Печаль палача | страница 5
Вместо этого ее творчество, подогреваемое мукой пыток и безумной жаждой свободы, приобретало все новые и новые формы.
Всматриваясь в серебряное зеркало, она внимательно изучала четыре украшения, свисавшие с ее щуплой, но выносливой фигуры. Это были две нагрудные чашечки и два наколенных браслета, состоящие главным образом из тончайшей серебряной филиграни, хорошо сочетавшейся с зелено-голубой татуировкой.
Один раз ее взгляд скользнул по плечам мимо обезображенной головы, покрытой изящной, фантастической тюбетейкой, к серебряной клетке, в которой на жердочке сидел сине-зеленый попугай с холодными, злорадными глазами, похожими на ее собственные, — вечное напоминание об одиночном заключении.
В ее филигранных украшениях чувствовалась какая-то странность — нагрудные чашечки, закрывающие соски, оканчивались короткими стрелами, смотрящими прямо вперед, а наколенники были украшены четырьмя черными вертикальными ромбами, толщиной с человеческий палец.
Эти элементы благопристойности были не очень броски, иглы отливали сине-зеленым светом, сливаясь с ее татуировкой.

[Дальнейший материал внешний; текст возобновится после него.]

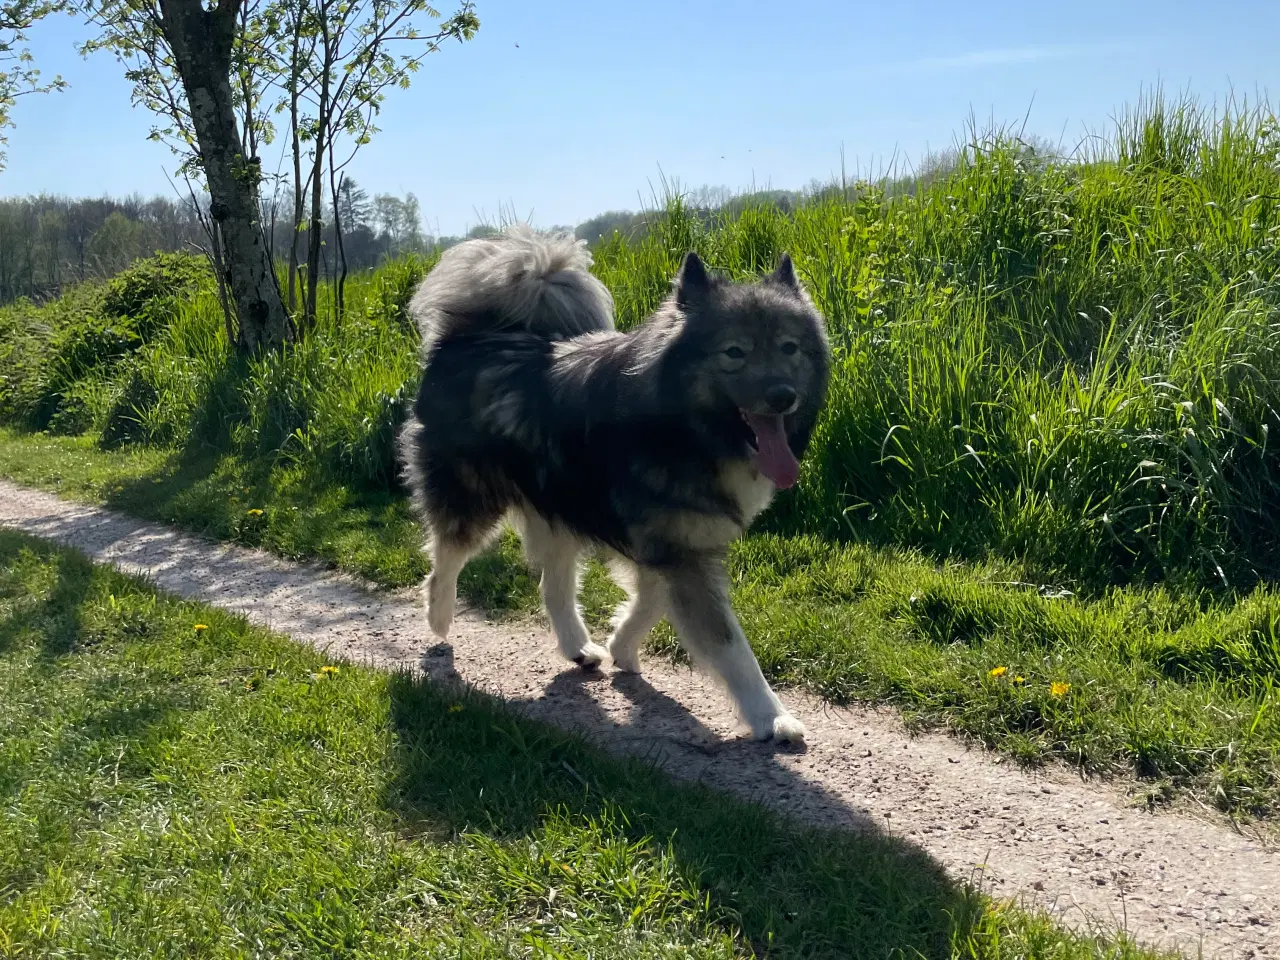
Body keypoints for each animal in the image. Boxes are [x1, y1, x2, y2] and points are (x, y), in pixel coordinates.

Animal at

Поэтому Исафем разглядывала себя хитрой, одобрительной улыбкой. И поэтому Смерть смотрела на нее с еще большим лукавством и куда большим одобрением, чем любой из евнухов. И именно поэтому она вдруг исчезла из своей кельи во вспышке пламени, и сине-зеленый попугай не успел выразить криком свой испуг, как глаза и уши Смерти оказались в другом месте.

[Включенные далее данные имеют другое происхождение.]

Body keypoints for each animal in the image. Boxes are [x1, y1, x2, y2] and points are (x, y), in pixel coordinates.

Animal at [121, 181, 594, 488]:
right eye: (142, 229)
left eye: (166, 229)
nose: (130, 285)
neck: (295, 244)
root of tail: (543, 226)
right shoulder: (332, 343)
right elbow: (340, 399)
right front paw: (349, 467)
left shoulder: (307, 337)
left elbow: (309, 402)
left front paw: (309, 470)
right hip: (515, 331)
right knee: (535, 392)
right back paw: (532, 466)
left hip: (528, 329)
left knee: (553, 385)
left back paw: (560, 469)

Оставалось только семь ударов сердца.
Теперь уже казалось вполне возможным, что в мире Невона существовали боги, о которых даже Смерть ничего не знала, и которые время от времени вставляли ей палки в колеса. Или вероятность была такая незначительная, что и необходимость. Так или иначе, в то время, в то самое утро, когда северянин Фхард, который обычно дрых до самого обеда, вскочил с первыми лучами серебристого рассвета, выхватил свой любимый Серый Прутик, на ощупь выбрался из своей каморки на крышу, где начал упражняться в искусстве фехтования, грохоча ногами при выпадах и время от времени издавая хриплый воинственный крик, не заботясь об усталых торговцах, пробуждающихся со стонами и проклятиями внизу. Вначале он дрожал от холода, которым тянуло из подозрительно зеленого болота, но вскоре вспотел от упражнений, пронзая и парируя, постепенно увеличивая скорость и проявляя профессионализм.
Утро в Ланкмаре было тихое. Колокола еще не звонили, гулкие гонги не возвещали о кончине кроткого правителя города, и жуткие слухи о семнадцати кошках, пойманных и загнанных в Великую Тюрьму, где они, сидя в одиночных камерах, ждали суда, не успел распространиться.